• What the exercise asks
Please reproduce the listing from its start through the line containing "Deixe um comentário", replacing "Ministério" with "Instituto" and keeping everything else the same.
━━ Record excerpts ━━
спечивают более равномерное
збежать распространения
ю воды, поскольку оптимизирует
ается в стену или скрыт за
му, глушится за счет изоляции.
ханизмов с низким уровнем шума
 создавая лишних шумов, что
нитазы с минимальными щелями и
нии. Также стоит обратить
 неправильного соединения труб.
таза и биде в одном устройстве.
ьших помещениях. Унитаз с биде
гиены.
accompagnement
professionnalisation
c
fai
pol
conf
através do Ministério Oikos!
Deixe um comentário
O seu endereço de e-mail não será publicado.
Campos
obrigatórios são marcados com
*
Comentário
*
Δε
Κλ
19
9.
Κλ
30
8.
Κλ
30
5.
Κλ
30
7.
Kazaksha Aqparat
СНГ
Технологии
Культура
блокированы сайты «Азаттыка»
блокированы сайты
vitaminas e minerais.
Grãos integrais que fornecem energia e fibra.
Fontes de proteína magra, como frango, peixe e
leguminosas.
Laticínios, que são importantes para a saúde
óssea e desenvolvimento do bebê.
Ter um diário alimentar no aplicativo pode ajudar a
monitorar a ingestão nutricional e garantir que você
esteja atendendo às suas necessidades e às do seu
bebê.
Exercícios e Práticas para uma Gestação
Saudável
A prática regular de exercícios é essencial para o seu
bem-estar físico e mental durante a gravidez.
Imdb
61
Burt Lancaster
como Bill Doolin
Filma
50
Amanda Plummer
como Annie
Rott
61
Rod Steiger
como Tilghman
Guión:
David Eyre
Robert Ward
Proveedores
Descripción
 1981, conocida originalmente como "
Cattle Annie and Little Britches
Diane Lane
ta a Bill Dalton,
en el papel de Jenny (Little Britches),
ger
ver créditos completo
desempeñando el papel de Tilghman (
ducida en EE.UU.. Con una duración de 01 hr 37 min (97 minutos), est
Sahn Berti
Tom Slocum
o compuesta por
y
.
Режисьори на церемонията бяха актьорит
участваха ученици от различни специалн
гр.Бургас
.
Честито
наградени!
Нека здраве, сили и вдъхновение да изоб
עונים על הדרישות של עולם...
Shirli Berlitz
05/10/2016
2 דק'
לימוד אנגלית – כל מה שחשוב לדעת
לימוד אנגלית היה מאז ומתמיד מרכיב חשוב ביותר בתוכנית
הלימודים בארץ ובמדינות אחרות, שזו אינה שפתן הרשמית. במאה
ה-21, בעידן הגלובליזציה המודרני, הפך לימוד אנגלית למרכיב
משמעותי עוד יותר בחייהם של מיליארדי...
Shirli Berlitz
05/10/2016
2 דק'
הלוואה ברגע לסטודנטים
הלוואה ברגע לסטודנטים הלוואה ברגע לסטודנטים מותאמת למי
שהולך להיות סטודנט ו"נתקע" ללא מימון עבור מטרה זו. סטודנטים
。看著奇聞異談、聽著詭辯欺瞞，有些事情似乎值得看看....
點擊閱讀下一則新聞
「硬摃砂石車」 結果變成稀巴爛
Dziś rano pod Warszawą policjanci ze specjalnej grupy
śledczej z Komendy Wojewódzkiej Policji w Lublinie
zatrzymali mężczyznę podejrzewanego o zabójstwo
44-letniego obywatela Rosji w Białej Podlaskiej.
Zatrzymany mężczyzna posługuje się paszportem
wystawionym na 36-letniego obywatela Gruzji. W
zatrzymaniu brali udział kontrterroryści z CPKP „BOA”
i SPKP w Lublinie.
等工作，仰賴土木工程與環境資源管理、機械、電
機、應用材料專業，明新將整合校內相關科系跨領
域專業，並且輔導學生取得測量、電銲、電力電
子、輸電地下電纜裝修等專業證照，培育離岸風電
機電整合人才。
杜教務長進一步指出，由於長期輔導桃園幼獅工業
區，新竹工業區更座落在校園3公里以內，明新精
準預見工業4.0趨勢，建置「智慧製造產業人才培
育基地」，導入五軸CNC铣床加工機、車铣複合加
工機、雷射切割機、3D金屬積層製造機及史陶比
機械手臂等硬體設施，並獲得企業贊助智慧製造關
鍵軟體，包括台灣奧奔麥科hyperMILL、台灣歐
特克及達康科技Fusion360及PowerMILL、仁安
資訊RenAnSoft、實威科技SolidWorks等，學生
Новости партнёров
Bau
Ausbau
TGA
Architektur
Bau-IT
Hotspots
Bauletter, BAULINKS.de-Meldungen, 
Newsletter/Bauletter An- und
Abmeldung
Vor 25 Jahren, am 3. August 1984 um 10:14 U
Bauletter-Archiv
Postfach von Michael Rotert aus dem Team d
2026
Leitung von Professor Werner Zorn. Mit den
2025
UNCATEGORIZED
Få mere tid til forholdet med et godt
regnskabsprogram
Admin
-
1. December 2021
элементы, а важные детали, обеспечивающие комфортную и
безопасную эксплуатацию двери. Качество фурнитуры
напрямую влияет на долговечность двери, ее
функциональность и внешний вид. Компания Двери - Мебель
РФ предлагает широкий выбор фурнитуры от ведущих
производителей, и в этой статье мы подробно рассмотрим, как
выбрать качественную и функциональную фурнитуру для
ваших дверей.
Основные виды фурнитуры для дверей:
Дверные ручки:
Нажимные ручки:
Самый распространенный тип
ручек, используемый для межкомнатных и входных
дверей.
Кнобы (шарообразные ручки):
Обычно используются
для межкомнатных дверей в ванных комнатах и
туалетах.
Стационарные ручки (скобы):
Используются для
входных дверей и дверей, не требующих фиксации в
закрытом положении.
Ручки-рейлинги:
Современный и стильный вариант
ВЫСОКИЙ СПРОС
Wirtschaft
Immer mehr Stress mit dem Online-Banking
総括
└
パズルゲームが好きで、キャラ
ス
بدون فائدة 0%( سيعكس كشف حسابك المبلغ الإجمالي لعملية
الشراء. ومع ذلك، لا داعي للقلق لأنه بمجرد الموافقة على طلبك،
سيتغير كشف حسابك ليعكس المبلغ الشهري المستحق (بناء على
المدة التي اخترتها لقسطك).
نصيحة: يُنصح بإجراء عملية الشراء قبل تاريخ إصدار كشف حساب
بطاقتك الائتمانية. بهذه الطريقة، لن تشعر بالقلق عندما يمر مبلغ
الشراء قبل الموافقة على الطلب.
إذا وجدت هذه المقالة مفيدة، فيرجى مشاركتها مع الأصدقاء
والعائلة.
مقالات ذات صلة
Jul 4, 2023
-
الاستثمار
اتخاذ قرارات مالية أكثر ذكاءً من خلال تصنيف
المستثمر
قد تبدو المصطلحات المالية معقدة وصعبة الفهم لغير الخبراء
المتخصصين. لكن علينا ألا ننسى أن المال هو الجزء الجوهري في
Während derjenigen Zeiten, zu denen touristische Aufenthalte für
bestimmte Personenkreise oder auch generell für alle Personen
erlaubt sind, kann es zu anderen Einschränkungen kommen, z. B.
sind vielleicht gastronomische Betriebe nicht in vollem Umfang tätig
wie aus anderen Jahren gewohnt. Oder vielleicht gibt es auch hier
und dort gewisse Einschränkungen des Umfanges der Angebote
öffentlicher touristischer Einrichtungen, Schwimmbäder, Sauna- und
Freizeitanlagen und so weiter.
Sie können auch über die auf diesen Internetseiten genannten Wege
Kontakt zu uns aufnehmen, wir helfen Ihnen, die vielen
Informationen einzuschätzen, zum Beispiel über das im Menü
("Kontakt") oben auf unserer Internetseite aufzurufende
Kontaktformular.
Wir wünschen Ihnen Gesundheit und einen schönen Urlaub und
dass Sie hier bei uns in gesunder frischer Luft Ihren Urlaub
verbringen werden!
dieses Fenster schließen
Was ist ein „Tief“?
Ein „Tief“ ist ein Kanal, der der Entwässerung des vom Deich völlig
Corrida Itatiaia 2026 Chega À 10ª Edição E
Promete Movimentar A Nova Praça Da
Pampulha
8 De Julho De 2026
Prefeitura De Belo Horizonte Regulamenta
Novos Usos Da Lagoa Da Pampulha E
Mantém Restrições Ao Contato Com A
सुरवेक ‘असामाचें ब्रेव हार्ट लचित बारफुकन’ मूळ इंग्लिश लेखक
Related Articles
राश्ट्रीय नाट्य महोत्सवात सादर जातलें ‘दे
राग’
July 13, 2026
━━━
• Response to the task
спечивают более равномерное
збежать распространения
ю воды, поскольку оптимизирует
ается в стену или скрыт за
му, глушится за счет изоляции.
ханизмов с низким уровнем шума
 создавая лишних шумов, что
нитазы с минимальными щелями и
нии. Также стоит обратить
 неправильного соединения труб.
таза и биде в одном устройстве.
ьших помещениях. Унитаз с биде
гиены.
accompagnement
professionnalisation
c
fai
pol
conf
através do Instituto Oikos!
Deixe um comentário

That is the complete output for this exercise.